HOT TOPIC

DIRECTOR LIABILITY


» Context

How does the dynamic market context of laws, regulations, community values and market conditions, feed into the changing landscape of director’s duties and liability.

Related issues include:
• duties of skill, care and diligence
• fiduciary duties and best interests
• D&O insurance
• and even, apologies [my bad or sincere regrets? How do you acknowledge regret for actions or for results, to preserve or begin to rebuild relationships and reputation, without attracting new legal responsibility?]

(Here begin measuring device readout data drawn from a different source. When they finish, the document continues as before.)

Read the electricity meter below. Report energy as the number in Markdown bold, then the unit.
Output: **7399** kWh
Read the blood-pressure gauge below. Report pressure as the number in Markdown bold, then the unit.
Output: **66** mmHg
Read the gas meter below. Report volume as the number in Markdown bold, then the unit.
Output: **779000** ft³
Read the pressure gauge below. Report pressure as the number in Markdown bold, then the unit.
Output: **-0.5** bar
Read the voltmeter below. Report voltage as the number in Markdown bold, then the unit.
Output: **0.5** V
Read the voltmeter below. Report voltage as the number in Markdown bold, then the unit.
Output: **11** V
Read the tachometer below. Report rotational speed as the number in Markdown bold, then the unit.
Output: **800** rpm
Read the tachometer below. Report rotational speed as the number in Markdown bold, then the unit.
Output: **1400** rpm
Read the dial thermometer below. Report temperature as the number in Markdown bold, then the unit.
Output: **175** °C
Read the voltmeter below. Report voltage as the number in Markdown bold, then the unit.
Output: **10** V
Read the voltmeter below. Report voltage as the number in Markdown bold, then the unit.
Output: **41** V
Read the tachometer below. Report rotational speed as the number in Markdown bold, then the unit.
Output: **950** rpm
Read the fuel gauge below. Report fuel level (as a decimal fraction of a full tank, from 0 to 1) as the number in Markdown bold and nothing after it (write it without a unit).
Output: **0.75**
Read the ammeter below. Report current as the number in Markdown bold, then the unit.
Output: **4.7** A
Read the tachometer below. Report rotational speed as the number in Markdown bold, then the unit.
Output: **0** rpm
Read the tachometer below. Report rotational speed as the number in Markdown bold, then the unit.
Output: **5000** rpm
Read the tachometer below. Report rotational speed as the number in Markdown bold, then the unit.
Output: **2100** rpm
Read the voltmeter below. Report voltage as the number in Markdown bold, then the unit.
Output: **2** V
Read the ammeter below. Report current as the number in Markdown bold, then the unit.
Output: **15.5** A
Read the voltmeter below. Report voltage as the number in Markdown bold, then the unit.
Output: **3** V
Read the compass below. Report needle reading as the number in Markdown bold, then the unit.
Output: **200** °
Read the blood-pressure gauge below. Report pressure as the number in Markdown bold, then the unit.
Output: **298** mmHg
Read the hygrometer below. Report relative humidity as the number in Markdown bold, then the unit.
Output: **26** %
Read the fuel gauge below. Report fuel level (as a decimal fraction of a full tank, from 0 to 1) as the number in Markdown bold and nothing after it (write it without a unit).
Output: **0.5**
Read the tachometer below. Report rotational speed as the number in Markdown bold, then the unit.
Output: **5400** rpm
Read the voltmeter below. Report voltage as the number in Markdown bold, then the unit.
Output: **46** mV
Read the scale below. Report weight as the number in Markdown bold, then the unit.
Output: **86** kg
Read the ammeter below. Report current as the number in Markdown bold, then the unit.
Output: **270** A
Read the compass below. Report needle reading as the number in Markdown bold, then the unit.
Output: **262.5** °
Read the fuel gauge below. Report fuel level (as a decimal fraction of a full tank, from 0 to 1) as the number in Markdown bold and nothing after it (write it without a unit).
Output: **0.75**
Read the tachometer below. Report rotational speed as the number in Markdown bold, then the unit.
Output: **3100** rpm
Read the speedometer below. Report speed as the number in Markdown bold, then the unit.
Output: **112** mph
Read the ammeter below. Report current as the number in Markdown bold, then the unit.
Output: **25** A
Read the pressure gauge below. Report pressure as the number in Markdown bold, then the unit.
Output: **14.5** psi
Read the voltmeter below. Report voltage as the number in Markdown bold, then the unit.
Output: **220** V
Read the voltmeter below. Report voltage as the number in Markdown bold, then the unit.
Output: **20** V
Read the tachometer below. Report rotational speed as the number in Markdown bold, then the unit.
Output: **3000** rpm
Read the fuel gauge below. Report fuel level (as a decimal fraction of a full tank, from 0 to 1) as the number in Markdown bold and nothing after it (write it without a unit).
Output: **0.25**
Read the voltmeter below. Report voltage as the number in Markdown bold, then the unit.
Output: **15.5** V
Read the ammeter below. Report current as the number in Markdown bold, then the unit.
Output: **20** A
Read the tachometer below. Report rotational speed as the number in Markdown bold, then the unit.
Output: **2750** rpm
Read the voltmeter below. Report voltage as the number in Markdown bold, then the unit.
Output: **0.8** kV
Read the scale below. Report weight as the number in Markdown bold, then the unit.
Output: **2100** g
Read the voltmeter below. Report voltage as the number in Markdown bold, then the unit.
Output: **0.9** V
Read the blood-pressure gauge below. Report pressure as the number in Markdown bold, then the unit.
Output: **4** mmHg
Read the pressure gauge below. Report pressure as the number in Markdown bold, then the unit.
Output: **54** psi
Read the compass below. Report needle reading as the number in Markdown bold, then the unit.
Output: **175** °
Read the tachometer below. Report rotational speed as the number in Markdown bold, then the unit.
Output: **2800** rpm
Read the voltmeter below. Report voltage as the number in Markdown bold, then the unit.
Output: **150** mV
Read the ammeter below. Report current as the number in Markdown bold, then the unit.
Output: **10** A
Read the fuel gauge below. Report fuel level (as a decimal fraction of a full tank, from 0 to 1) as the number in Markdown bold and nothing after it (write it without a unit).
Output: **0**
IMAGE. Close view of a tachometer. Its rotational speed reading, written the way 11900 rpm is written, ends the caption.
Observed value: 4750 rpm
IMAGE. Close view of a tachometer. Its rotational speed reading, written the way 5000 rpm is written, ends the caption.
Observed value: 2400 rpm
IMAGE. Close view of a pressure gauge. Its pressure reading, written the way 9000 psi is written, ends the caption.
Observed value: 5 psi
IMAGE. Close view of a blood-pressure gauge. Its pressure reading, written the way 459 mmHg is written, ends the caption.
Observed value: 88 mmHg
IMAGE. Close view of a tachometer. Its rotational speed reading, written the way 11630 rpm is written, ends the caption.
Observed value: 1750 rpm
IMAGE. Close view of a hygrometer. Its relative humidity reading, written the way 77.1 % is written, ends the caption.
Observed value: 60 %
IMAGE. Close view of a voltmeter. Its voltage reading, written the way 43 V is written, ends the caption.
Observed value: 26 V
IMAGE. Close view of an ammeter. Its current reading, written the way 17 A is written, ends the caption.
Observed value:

» In the News [please contact us for further archival references]
Jul/Aug07 New Department of Justice Guidelines on Corporate Prosecutions. Does the Song Remain the Same? On December 12, 2006, Deputy Attorney General Paul McNulty issued a memorandum titled “Principles of Federal Prosecution of Business Organizations” (…) consider nine factors in deciding whether to charge a business entity:
(1) the nature and seriousness of the offense;
(2) the pervasiveness of wrongdoing within the company;
(3) the company’s history of similar conduct;
(4) the company’s timely and voluntary disclosure of wrongdoing, and its willingness to cooperate in the investigation of its agents;
(5) adequacy of its compliance program;
(6) remedial actions, including any efforts to implement an effective compliance program or improve an existing one;
(7) collateral consequences, including disproportionate harm to shareholders or other innocent parties;
(8) adequacy of prosecution of responsible individuals; and
(9) adequacy of alternative remedies, such as civil or regulatory enforcement. Business Law Today @p.49.
19Jun07 Why Should We Focus on the Protection of Minority and Individual Shareholder Rights? Speech by SEC Commissioner: Remarks Before the CNMV Corporate Governance and Securities Markets Conference. By Commissioner Roel C. Campos (Madrid, Spain) In the U.S. and the U.K., the so-called Anglo-Saxon legal tradition has developed and enforceable principle of fiduciary duties to all shareholders (…) In civil law countries, such as most of continental Europe, the fiduciary principle is far less developed and the rules-based approach in such countries permits in many cases the controlling shareholder to extract private benefits at the expense of minority shareholders. [www.sec.gov]
14May07 Fortune 500 executives serving on outside boards in 2006 dropped by 35% over 1990 (265 to 358: James Drury Partners report) Report attributes “over controlled, over managed, over inspected” perceived as a problem by CEOs [cp other reports indicating liability generally, from duty of care and litigation]. Total board seats filled by CEOs (due to multiple directorships in some cases) fell over 50% from 794 to 375. Pensions & Investments (v35no.10 at 22, Burr,B.)